Home > News > Successful challenge to discriminatory support rates for trafficking survivors

This judicial review challenged the rules which offer a significantly lower level of financial support to victims of trafficking who are pregnant or have children and do not claim asylum, as compared to asylum seekers

The Secretary of State for the Home Department has conceded that as of 1st July she will increase subsistence amounts for non-asylum seeking victims of trafficking to bring it in line with those who have claimed asylum. The Claimant is to receive back-payments.

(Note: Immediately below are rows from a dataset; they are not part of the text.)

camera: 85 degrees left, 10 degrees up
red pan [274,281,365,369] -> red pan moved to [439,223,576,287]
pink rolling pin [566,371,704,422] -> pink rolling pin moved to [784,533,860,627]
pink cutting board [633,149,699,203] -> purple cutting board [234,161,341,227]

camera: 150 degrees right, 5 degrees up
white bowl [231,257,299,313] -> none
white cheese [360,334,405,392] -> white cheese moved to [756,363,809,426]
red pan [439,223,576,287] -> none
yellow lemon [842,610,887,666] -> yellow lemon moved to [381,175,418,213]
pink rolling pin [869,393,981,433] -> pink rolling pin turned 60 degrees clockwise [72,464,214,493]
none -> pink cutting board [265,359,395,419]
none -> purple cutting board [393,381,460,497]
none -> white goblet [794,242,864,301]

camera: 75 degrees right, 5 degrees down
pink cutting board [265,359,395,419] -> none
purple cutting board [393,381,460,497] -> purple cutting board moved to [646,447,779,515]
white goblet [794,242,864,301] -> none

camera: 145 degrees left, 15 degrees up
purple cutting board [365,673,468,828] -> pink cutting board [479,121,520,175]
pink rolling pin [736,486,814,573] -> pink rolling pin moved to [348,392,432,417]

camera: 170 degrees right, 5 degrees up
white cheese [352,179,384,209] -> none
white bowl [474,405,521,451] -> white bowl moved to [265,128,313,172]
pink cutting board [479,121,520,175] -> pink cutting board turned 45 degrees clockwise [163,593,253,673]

The Claimant in this case challenged the scheme for the provision of victims of trafficking who were not claiming asylum on the basis that the support:

  1. Is inadequate to meet the recovery needs of the victims who are pregnant or have children and therefore fails to fulfil the Secretary of State’s obligation to implement a scheme concordant with the objective of the European Convention Against Trafficking;
  2. The different levels of support discriminate against victims of trafficking who are not asylum-seekers or regarded as failed asylum-seekers without objective and reasonable justification; and
  3. The Secretary of State failed to have due regard to the Public Sector Equality Duty in providing no asylum-seeking victims of trafficking adequate support.

Alex Goodman acted for the claimant, instructed by Duncan Lewis. Julia Smyth acted for the Secretary of State.